More awareness, better identification of human trafficking
The World Cup effort comes at a time when some banks are being punished for ignoring suspicious transactions made by human trafficker Jeffrey Epstein and his network. At the end of March, Bank of America agreed to pay $72.5 million to survivors of Epstein’s operation who allege the bank enabled and profited from his crimes. Earlier, JPMorganChase agreed to pay $290 million to settle a similar lawsuit and Deutsche Bank paid $75 million to victims.
The Epstein case has raised awareness of the problem of human trafficking among consumers and organizations. It’s also generated misconceptions.
“A case like Jeffrey Epstein’s does two things,” Dunman said. “One, it paints a picture of what some people might think trafficking looks like, which could be that it involves some sort of wealthy individual that is operating a network,” he said. “People tend to think of human trafficking as a crime involving children being kidnapped and taken abroad to a foreign jurisdiction, which is rarely the case. Most of the time victims are recruited, they’re groomed, manipulated by an individual who then exploits them.”
Some Epstein case details, such as his private islands, are not the norm, he said.
“Most of the time, exploitation happens at a local level, Dunman said. “It’s familial trafficking, someone being trafficked by their own parent, or they’re being recruited by a peer or someone they know,” he said.
Victims rarely see themselves as victims, Dunman said. “They may think that something bad is happening to them that they obviously don’t enjoy, but they don’t know how to describe it,” he said. “They also blame themselves for the situation they’re in, they almost never report to someone what’s happening to them. And traffickers are master manipulators. People don’t realize the level at which they play this game, and the fact that victims, particularly vulnerable victims, are very susceptible to being manipulated and taken advantage of. And it can happen in a short period of time.”
Dunman said that while initiatives like The Knoble’s at big sporting events like the Super Bowl and the World Cup raise awareness of trafficking, more needs to be done.
“We have to understand that trafficking is typically ongoing at a local level,” he said. “It’s not driven by a single event. It’s happening all the time, in every part of the country. And so although these big events can draw attention and can help drive coordination of enforcement, we don’t want the public or even banks thinking that it is only these sorts of large events that we have to be mindful of. These investigative tactics have to be applied on a Tuesday around the country for us to be effective.”
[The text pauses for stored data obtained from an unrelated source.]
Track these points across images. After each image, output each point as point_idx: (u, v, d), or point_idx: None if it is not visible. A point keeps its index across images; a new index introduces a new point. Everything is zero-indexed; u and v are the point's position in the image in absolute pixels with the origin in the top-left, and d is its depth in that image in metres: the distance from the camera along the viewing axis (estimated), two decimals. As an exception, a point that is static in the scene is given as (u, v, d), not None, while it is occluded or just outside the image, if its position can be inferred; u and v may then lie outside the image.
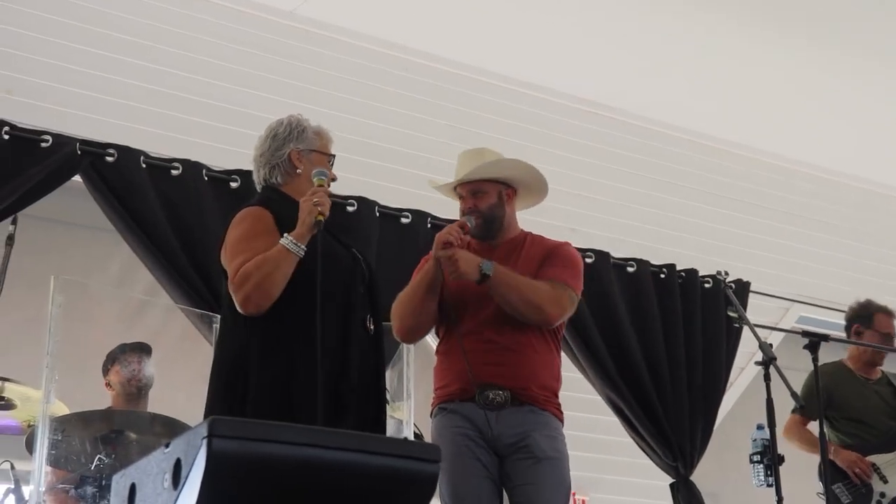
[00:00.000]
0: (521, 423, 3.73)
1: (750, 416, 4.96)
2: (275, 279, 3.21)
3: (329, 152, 3.58)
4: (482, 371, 3.71)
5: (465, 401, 3.75)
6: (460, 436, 3.72)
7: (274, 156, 3.52)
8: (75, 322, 4.65)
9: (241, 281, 3.22)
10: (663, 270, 6.32)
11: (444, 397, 3.84)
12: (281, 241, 3.25)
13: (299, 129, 3.55)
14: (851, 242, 7.78)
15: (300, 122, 3.58)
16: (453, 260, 3.68)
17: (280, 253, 3.23)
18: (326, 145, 3.59)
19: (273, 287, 3.21)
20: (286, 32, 6.01)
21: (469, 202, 3.93)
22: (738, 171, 7.44)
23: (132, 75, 5.46)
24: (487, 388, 3.72)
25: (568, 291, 3.84)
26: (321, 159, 3.54)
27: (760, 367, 4.56)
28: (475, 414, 3.72)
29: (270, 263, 3.22)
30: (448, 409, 3.80)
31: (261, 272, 3.21)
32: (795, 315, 7.32)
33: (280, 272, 3.21)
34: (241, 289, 3.21)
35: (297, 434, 2.53)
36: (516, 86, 6.71)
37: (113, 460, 4.28)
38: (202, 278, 4.91)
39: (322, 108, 5.81)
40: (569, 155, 6.65)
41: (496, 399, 3.72)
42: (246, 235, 3.33)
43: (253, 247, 3.27)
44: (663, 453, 5.97)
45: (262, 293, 3.21)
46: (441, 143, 5.98)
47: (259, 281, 3.20)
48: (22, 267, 4.49)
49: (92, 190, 4.94)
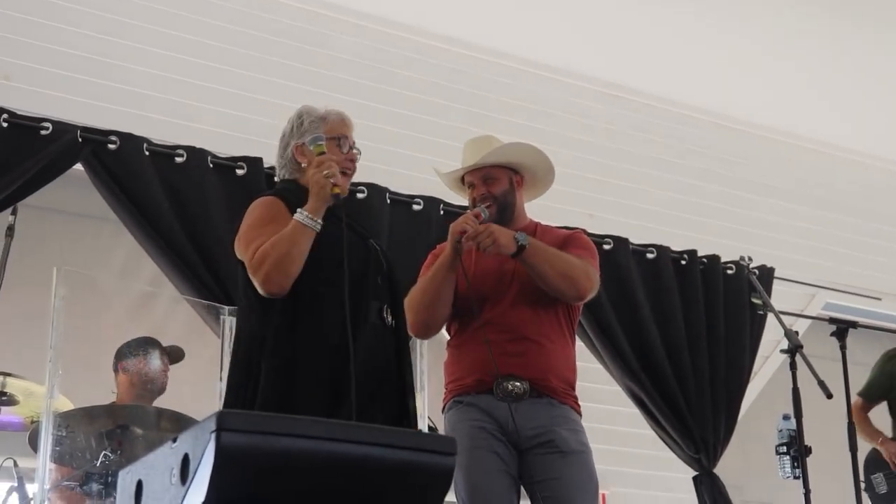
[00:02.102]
0: (541, 415, 3.65)
1: (775, 406, 4.94)
2: (293, 256, 3.15)
3: (332, 135, 3.45)
4: (500, 362, 3.63)
5: (481, 393, 3.68)
6: (477, 429, 3.64)
7: (283, 156, 3.51)
8: (78, 315, 4.56)
9: (260, 261, 3.17)
10: (684, 256, 6.24)
11: (458, 390, 3.75)
12: (295, 216, 3.19)
13: (298, 122, 3.49)
14: (879, 226, 7.68)
15: (301, 115, 3.51)
16: (489, 233, 3.60)
17: (295, 228, 3.17)
18: (331, 129, 3.47)
19: (292, 264, 3.15)
20: (294, 15, 5.95)
21: (481, 189, 3.86)
22: (760, 155, 7.35)
23: (134, 60, 5.40)
24: (506, 379, 3.65)
25: (594, 269, 3.80)
26: (328, 148, 3.42)
27: (786, 355, 4.55)
28: (493, 406, 3.65)
29: (286, 240, 3.16)
30: (464, 401, 3.71)
31: (277, 250, 3.15)
32: (822, 301, 7.23)
33: (297, 248, 3.16)
34: (261, 269, 3.17)
35: (308, 427, 2.47)
36: (532, 68, 6.64)
37: (119, 456, 4.24)
38: (208, 268, 4.85)
39: (331, 93, 5.72)
40: (586, 138, 6.57)
41: (515, 390, 3.64)
42: (258, 222, 3.30)
43: (266, 231, 3.23)
44: (685, 445, 5.91)
45: (282, 271, 3.15)
46: (454, 127, 5.90)
47: (277, 259, 3.14)
48: (23, 259, 4.43)
49: (94, 178, 4.88)
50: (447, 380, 3.84)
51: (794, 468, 4.48)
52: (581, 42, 6.47)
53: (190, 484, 2.34)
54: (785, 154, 7.48)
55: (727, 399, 6.07)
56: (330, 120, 3.48)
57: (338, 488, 2.46)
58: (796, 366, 4.45)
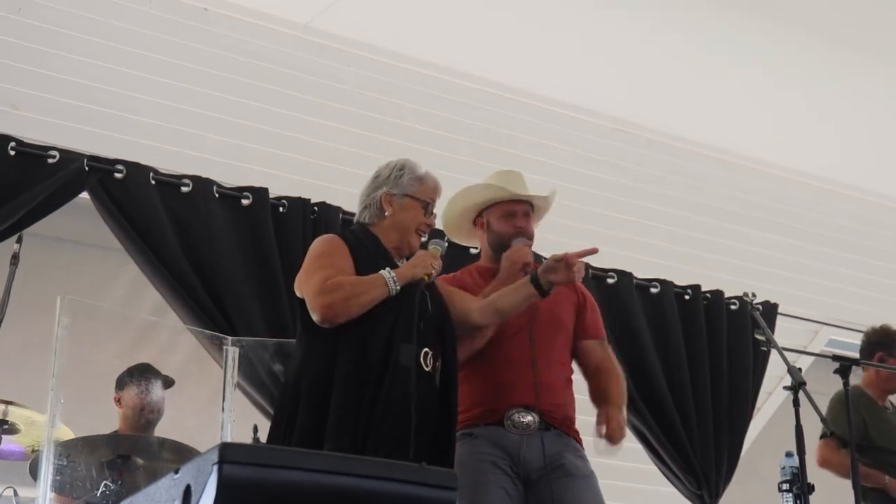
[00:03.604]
0: (550, 446, 3.65)
1: (778, 443, 4.87)
2: (361, 300, 3.27)
3: (423, 198, 3.54)
4: (511, 393, 3.64)
5: (490, 424, 3.66)
6: (486, 463, 3.61)
7: (369, 196, 3.58)
8: (81, 344, 4.56)
9: (331, 288, 3.27)
10: (688, 291, 6.24)
11: (467, 421, 3.70)
12: (383, 272, 3.30)
13: (399, 172, 3.56)
14: (884, 264, 7.65)
15: (403, 166, 3.59)
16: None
17: (377, 280, 3.30)
18: (424, 191, 3.56)
19: (357, 306, 3.27)
20: (299, 45, 5.93)
21: (522, 221, 3.88)
22: (766, 190, 7.32)
23: (141, 90, 5.39)
24: (516, 411, 3.64)
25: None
26: (412, 205, 3.52)
27: (789, 392, 4.45)
28: (503, 438, 3.63)
29: (365, 284, 3.30)
30: (473, 434, 3.67)
31: (353, 288, 3.28)
32: (825, 338, 7.21)
33: (369, 296, 3.28)
34: (329, 294, 3.26)
35: (310, 460, 2.48)
36: (538, 101, 6.62)
37: (119, 486, 4.20)
38: (212, 298, 4.86)
39: (335, 124, 5.76)
40: (591, 173, 6.56)
41: (525, 422, 3.64)
42: (325, 254, 3.40)
43: (335, 263, 3.35)
44: (688, 481, 5.89)
45: (346, 306, 3.26)
46: (459, 160, 5.89)
47: (349, 295, 3.26)
48: (27, 287, 4.40)
49: (99, 207, 4.89)
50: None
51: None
52: (586, 76, 6.46)
53: (192, 516, 2.32)
54: (790, 190, 7.46)
55: (730, 435, 6.06)
56: (425, 183, 3.57)
57: (339, 521, 2.43)
58: (799, 403, 4.40)
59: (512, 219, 3.87)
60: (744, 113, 6.79)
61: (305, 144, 5.62)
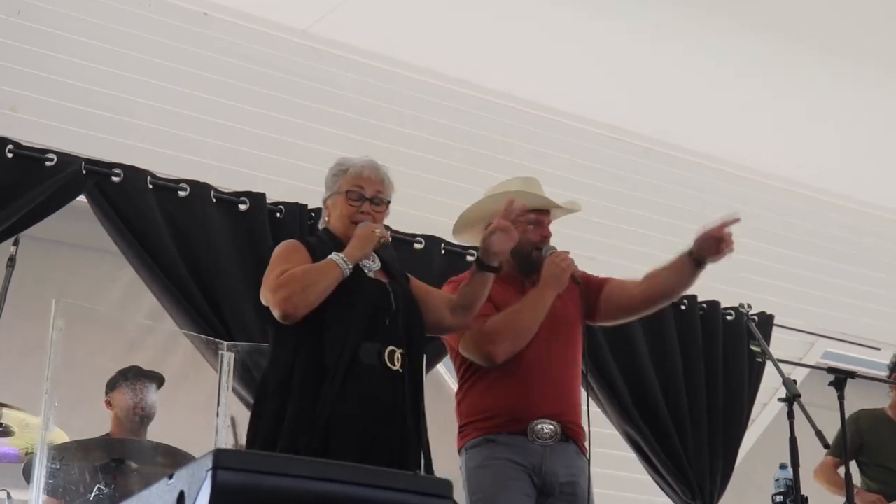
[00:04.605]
0: (570, 463, 3.69)
1: (772, 454, 4.87)
2: (318, 287, 3.25)
3: (346, 189, 3.51)
4: (535, 402, 3.65)
5: (514, 433, 3.65)
6: (510, 469, 3.62)
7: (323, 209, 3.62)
8: (76, 347, 4.56)
9: (285, 282, 3.26)
10: (684, 302, 6.20)
11: (489, 428, 3.70)
12: (331, 255, 3.29)
13: (329, 175, 3.59)
14: (880, 275, 7.64)
15: (330, 171, 3.60)
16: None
17: (328, 265, 3.28)
18: (346, 182, 3.53)
19: (313, 295, 3.24)
20: (298, 51, 5.93)
21: (546, 232, 3.92)
22: (762, 201, 7.31)
23: (140, 94, 5.39)
24: (540, 421, 3.65)
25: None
26: (339, 200, 3.51)
27: (784, 403, 4.45)
28: (527, 448, 3.63)
29: (317, 271, 3.28)
30: (496, 440, 3.67)
31: (307, 276, 3.26)
32: (821, 350, 7.20)
33: (323, 283, 3.25)
34: (284, 288, 3.25)
35: (304, 467, 2.48)
36: (534, 109, 6.62)
37: (112, 490, 4.20)
38: (208, 303, 4.85)
39: (333, 129, 5.76)
40: (588, 181, 6.55)
41: (548, 433, 3.65)
42: (281, 257, 3.41)
43: (290, 260, 3.34)
44: (682, 492, 5.88)
45: (303, 296, 3.23)
46: (455, 166, 5.89)
47: (304, 284, 3.24)
48: (23, 290, 4.41)
49: (96, 211, 4.88)
50: (472, 417, 3.77)
51: (790, 518, 4.43)
52: (585, 85, 6.47)
53: (185, 521, 2.31)
54: (786, 201, 7.46)
55: (724, 445, 6.05)
56: (348, 173, 3.54)
57: (333, 528, 2.43)
58: (794, 415, 4.39)
59: (535, 227, 3.88)
60: (741, 122, 6.80)
61: (303, 150, 5.61)
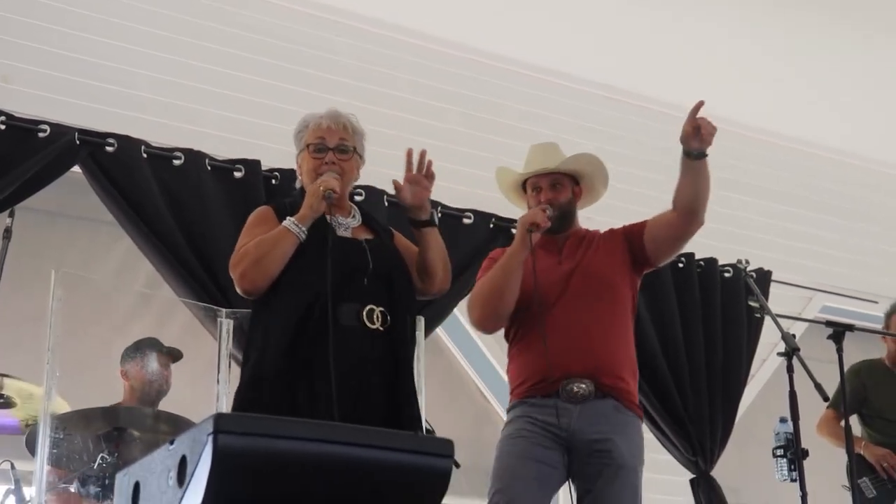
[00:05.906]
0: (604, 420, 3.64)
1: (772, 408, 4.90)
2: (273, 256, 3.22)
3: (308, 142, 3.47)
4: (564, 362, 3.62)
5: (546, 396, 3.65)
6: (531, 423, 3.64)
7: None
8: (76, 317, 4.59)
9: (240, 259, 3.26)
10: (681, 259, 6.21)
11: (524, 394, 3.72)
12: (284, 222, 3.26)
13: (294, 137, 3.54)
14: (877, 230, 7.65)
15: (294, 130, 3.55)
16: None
17: (280, 232, 3.25)
18: (308, 136, 3.49)
19: (270, 265, 3.21)
20: (294, 17, 5.90)
21: (548, 194, 3.91)
22: (758, 157, 7.31)
23: (132, 63, 5.37)
24: (571, 381, 3.63)
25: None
26: (304, 157, 3.47)
27: (783, 358, 4.48)
28: (559, 408, 3.61)
29: (269, 242, 3.24)
30: (528, 402, 3.69)
31: (259, 249, 3.23)
32: (819, 305, 7.21)
33: (278, 250, 3.22)
34: (239, 265, 3.25)
35: (305, 429, 2.48)
36: (532, 71, 6.60)
37: (115, 459, 4.22)
38: (206, 271, 4.85)
39: (330, 95, 5.69)
40: (584, 141, 6.50)
41: (580, 392, 3.63)
42: (246, 230, 3.39)
43: (251, 233, 3.32)
44: (683, 448, 5.91)
45: (259, 269, 3.21)
46: (457, 132, 5.88)
47: (257, 257, 3.22)
48: (20, 261, 4.42)
49: (91, 181, 4.88)
50: (512, 383, 3.81)
51: (790, 471, 4.42)
52: (579, 45, 6.44)
53: (187, 486, 2.33)
54: (782, 157, 7.45)
55: (724, 402, 6.06)
56: (308, 128, 3.51)
57: (335, 490, 2.44)
58: (793, 369, 4.41)
59: (538, 192, 3.92)
60: (735, 80, 6.76)
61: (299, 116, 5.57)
Banks also need to have protocols in place for freezing accounts and blocking transactions, Dunman said.
“They need to have a team, or at least designated individuals that are working directly with law enforcement in their areas,” he said. “The challenging piece sometimes is the delay or the amount of time that it takes to share information. Law enforcement oftentimes are needing information in real time, and so sometimes privacy things and other processes might cause some delays. But those sorts of coordination efforts are what’s really key to building a stronger approach.”